Here Huxley classifies and names the three mighty powers with which man has to contend. What Huxley has named God, I have named Spirit, Immaterial-Intelligence, or Absolute Mind; what he has named Nature, I have named Mortal, felt-out, or relative mind, and what he has named Man, I have named Human, thoughtout, or relative mind. These metaphysical terms I have used to intensify the scientific apperception, and, at the same time eliminate the symbol as much as possible. It is to this scientific apperception that we must look for much help in our effort to determine the Origin of Mental Species.

1 Science and Education-Huxley (Page 172).

On this very point Huxley says: "All language is merely symbolical of the things of which it treats; the more complicated the things, the more bare is the symbol, and the more its verbal definition requires to be supplemented by the information derived directly from the handling and the seeing and the touching of the thing symbolized: that is really what is at the bottom of the whole matter." Again he carries us far into the metaphysical realm when he speaks of the "Art of language," which he outlined in these words: "A series of pictures is made to pass before your mind by the meaning of words, and the effect is a melody of ideas." This is a remarkable explanation of the process or channel through which we perceive the transforming power by which man is educated and elevated.
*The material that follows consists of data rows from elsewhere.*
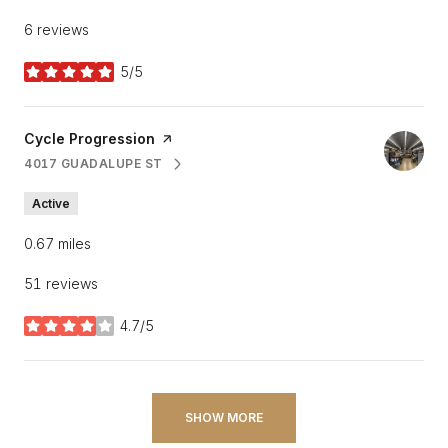
6 reviews
5/5
stars
Visit the
Cycle Progression
page on Yelp
4017 GUADALUPE ST
SEARCH
ON GOOGLE MAPS
Active
0.67
miles
51 reviews
4.7/5
stars
SHOW MORE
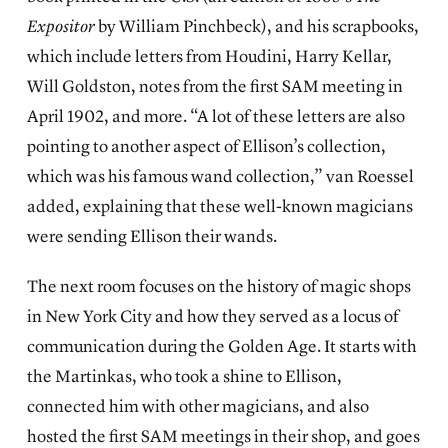
Expositor
by William Pinchbeck), and his scrapbooks,
which include letters from Houdini, Harry Kellar,
Will Goldston, notes from the first SAM meeting in
April 1902, and more. “A lot of these letters are also
pointing to another aspect of Ellison’s collection,
which was his famous wand collection,” van Roessel
added, explaining that these well-known magicians
were sending Ellison their wands.
The next room focuses on the history of magic shops
in New York City and how they served as a locus of
communication during the Golden Age. It starts with
the Martinkas, who took a shine to Ellison,
connected him with other magicians, and also
hosted the first SAM meetings in their shop, and goes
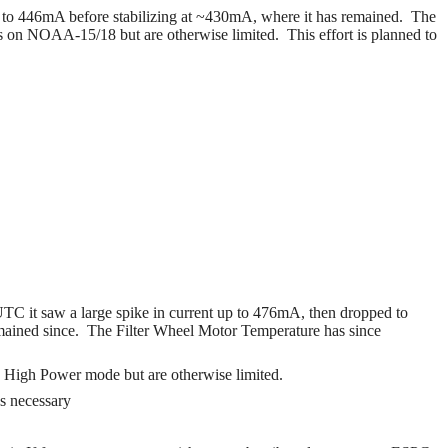
e to 446mA before stabilizing at ~430mA, where it has remained.
The
ess on NOAA-15/18 but are otherwise limited.
This effort is planned to
C it saw a large spike in current up to 476mA, then dropped to
mained since. The Filter Wheel Motor Temperature has since
to High Power mode but are otherwise limited.
as necessary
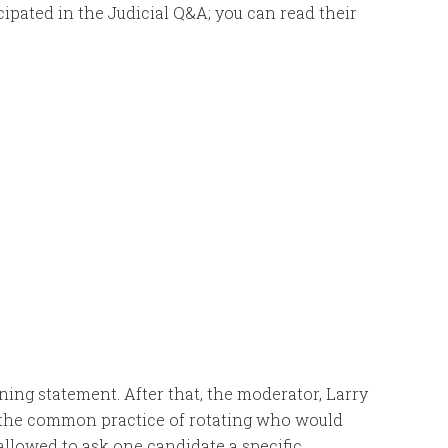
icipated in the Judicial Q&A; you can read their
ing statement. After that, the moderator, Larry
ng the common practice of rotating who would
 allowed to ask one candidate a specific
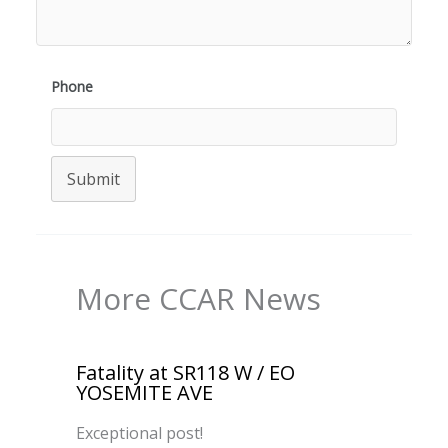
Phone
Submit
More CCAR News
Fatality at SR118 W / EO
YOSEMITE AVE
Exceptional post!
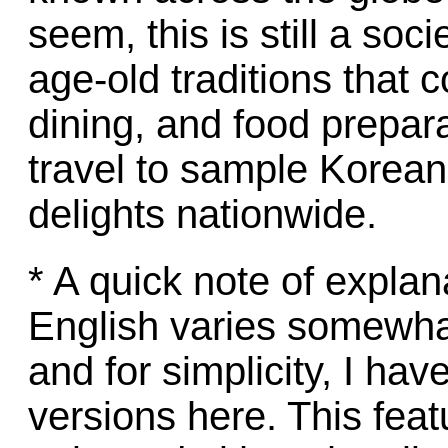
seem, this is still a so
age-old traditions that 
dining, and food prepar
travel to sample Korean
delights nationwide.
* A quick note of explan
English varies somewha
and for simplicity, I h
versions here. This feat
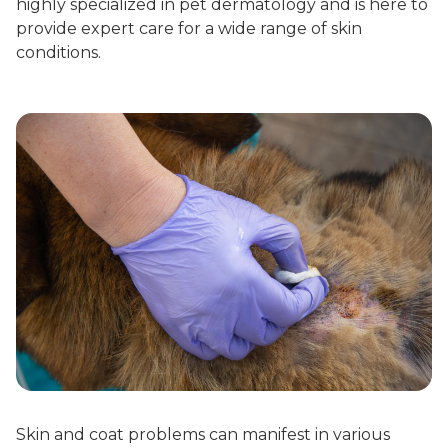
highly specialized in pet dermatology and is here to
provide expert care for a wide range of skin
conditions.
Skin and coat problems can manifest in various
However, like all expressions of this nature, we must get the metaphysical understanding of what he means by the "meaning of words."

There is an effect produced by the arrangement of words that is the goal of all writers. "By the meaning of words," Huxley says, we get "a melody of ideas.” If we could hold constantly in our consciousness these ideas and as a result get the melody, as Huxley suggests, we would have the key to science. It is logic without this melody that is the cause of all of the trouble. This melody is the art and science of everything. It was the fear of the mystical that caused men to eliminate this element from scientific writing entirely. To the real scientist it has been always there, but fortunately many who have studied scientific subjects have failed to see it.

1 Science and Education-Huxley (Page 240).


Science and Education-Huxley (Page 156).